● WORK TO COMPLETE
**1)** Using the passage on unconditional love, decide whether each statement agrees with it: (a) the preacher offered the book to a merchant for twenty gold coins; (b) Anthony kept the book of Scripture hidden under his bed; (c) the merchant bought the book on the same day it was offered. Answer each with yes or no and quote the words of the passage that decide it.
**2)** Proceed with the passage on unconditional love from the point where it stops.

● DOCUMENT PASSAGE

Look at the love between the rain and earth. It is only when they are united in love that the earth can bear fruit. The earth alone, without the rain, will remain barren. The rain looking down on the earth does not say, ‘When you, dry earth, become fresh and green and fruitful, I shall fall upon you as a reward.’ The good rain knows the earth cannot become fruitful unless it falls upon it in love. Our good God knows we cannot be fruitful without him. He does not say, ‘When you begin to be fruitful in loving one another I will come to reward you.'’ We cannot love one another without him. It is our very dryness and hardness that draw him to us.
God’s unconditional love softens our hearts and enables us to grow. True love is that which is given, not because we are worthy or have earned it, but because we need it. It is given, not in the hope of receiving anything in return, but simply because it is the very nature of love to give itself. And while we often fail to love like that, still our deep-down good self tells us that this is true and that such love is possible for us. Our deepest self is made in the image of the God who loves unconditionally. That is why we can believe in it and also believe, despite our failures, that it is possible for us. When we meet this kind of love in others, out hearts can be transformed. Here is a story:
In the desert there lived a saintly hermit called Anthony. All who came to ask his prayers and guidance were struck by the deep peace of the cave where he lived. One evening, a wandering preacher came by and asked for hospitality for the night. Anthony received him graciously and, after sharing his food with him, invited the visitor to join him in evening prayer. Anthony opened a box and took out his most precious possession, a book of the Holy Scripture. It was beautifully bound and decorated. This was Anthony’s one and only treasure. As they prayed, the preacher looked at the book and could see it was something special and clearly very valuable. He was tempted. Greed entered his heart and, that night, as Anthony slept, the preacher stole the book and left. He went to a nearby town, found a merchant and offered him the book for twenty gold coins. The merchant asked for time so he could consult an expert about its value. The preacher reluctantly agreed to return the next day. The merchant then went to the desert to consult Anthony who, he felt sure, would know the value of the holy book. He reached the cave and showed Anthony the book and explained that a man wanted to sell it for twenty gold coins, but he was not sure if it was worth that much.

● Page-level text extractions
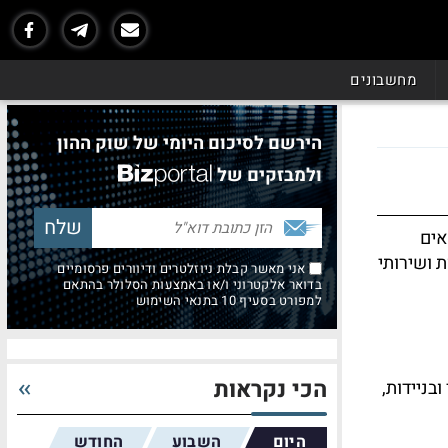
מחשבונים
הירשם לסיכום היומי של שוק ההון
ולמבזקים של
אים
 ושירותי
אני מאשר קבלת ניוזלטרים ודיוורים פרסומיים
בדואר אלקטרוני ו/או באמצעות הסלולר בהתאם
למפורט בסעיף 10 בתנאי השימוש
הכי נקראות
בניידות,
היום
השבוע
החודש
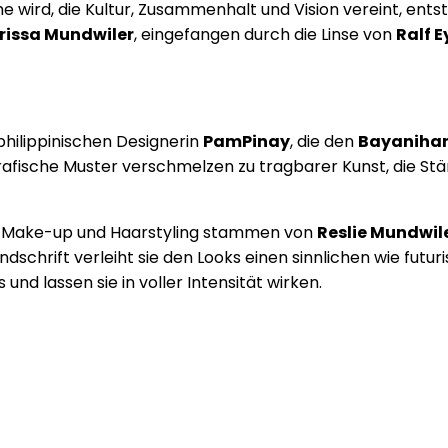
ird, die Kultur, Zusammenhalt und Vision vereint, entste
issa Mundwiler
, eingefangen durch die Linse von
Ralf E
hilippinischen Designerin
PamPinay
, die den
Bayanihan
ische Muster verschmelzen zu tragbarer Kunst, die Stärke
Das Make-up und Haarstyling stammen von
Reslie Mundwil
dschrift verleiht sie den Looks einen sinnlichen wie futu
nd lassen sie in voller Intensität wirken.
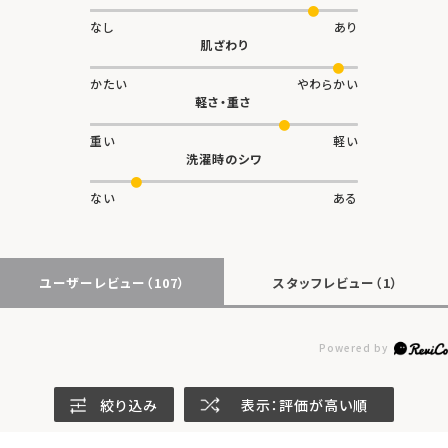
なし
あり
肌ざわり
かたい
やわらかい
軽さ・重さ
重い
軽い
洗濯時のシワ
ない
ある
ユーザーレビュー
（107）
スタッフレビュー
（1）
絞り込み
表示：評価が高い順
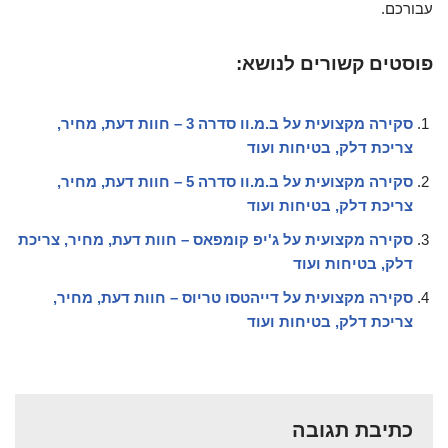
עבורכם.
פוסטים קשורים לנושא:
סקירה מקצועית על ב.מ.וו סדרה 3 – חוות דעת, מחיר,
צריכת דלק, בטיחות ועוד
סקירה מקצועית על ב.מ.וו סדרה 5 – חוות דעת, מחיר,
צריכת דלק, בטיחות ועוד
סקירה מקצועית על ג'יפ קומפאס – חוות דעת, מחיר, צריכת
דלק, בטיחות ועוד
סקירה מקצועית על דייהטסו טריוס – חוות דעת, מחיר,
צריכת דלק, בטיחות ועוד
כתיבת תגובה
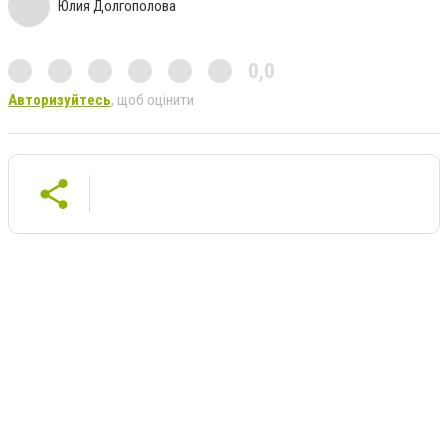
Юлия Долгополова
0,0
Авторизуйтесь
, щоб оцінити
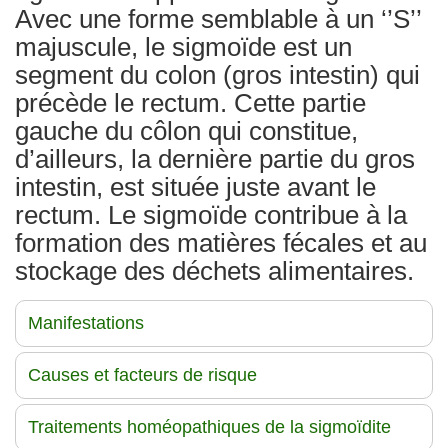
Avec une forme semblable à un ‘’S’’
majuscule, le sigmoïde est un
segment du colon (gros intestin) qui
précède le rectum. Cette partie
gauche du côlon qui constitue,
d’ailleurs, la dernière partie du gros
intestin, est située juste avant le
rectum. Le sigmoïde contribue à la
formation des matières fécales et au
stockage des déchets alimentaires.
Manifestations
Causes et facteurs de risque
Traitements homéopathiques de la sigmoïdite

---

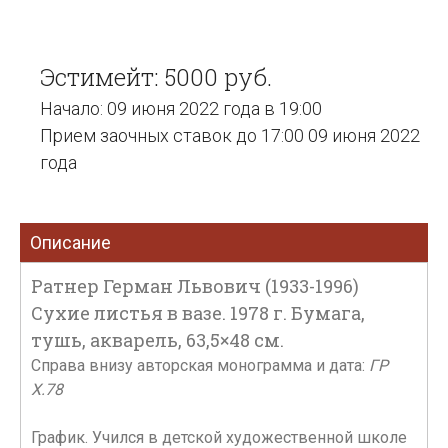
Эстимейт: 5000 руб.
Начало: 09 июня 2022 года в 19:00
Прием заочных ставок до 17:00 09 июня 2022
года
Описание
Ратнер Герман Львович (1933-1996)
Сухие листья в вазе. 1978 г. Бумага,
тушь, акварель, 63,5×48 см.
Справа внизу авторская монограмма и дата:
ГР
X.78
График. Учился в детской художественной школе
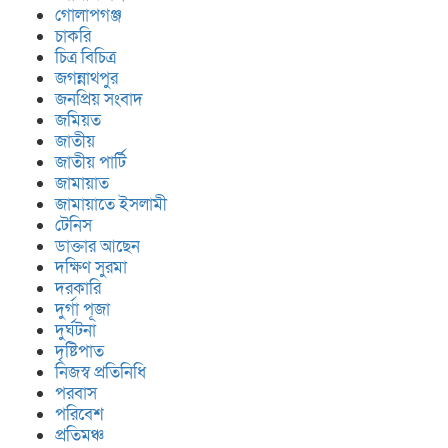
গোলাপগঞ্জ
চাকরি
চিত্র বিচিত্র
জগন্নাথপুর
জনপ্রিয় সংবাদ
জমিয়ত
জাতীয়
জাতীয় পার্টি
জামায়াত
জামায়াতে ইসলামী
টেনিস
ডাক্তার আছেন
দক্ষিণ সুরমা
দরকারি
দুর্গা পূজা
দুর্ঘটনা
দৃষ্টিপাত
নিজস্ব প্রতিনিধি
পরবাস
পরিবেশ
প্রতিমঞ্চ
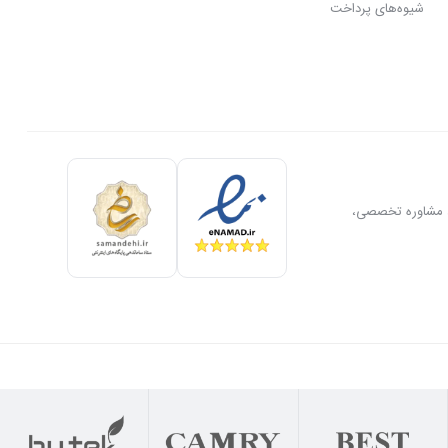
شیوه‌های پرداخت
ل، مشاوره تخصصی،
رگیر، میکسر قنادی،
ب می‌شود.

● YOUR RESPONSES
**1)**
(a) Yes: "offered him the book for twenty gold coins."
(b) No: "Anthony opened a box and took out his most precious possession."
(c) No: "The merchant asked for time so he could consult an expert about its value."

**2)**
Anthony looked at his own precious book and said it was indeed that much. The merchant thanked him and left. When the preacher returned the next day, the merchant said he would buy the book. The preacher, out of curiosity, asked how he knew its value. The merchant said he had consulted a holy hermit called Anthony who knew the value of such objects. The preacher was stunned. ‘You consulted Anthony!’ he exclaimed. ‘Yes’, said the merchant. ‘And what did he say?’ asked the preacher. ‘I told you’, said the merchant, ‘He said it was worth twenty gold coins.’ ‘Yes, I heard you, but what else did he say when he saw the book?’ shouted the preacher. ‘He said nothing’, replied the merchant, ‘He handled it rather fondly and simply and said it was worth the money, so now we can close the deal.’ By now, the preacher, visibly upset and disturbed, cried out, ‘No! Give me back the book. I’ve changed my mind.’ He took the book and, in confusion and repentance of heart, hurried back to Anthony’s cave. He entered with great new reverence and respect, threw himself at Anthony’s feet, begged forgiveness and asked to be accepted as his disciple.